*Exercise goal*: Please output exactly the run of lines that starts at the line with "Published February 4, 2003 at 11:00 PM CST" and ends at the last line of the records below.

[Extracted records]
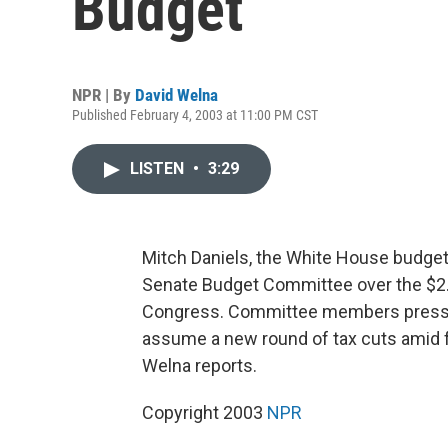
Budget
NPR | By
David Welna
Published February 4, 2003 at 11:00 PM CST
LISTEN
•
3:29
Mitch Daniels, the White House budget d
Senate Budget Committee over the $2.2
Congress. Committee members presse
assume a new round of tax cuts amid f
Welna reports.
Copyright 2003
NPR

*Written response*:
Published February 4, 2003 at 11:00 PM CST
LISTEN
•
3:29
Mitch Daniels, the White House budget d
Senate Budget Committee over the $2.2
Congress. Committee members presse
assume a new round of tax cuts amid f
Welna reports.
Copyright 2003
NPR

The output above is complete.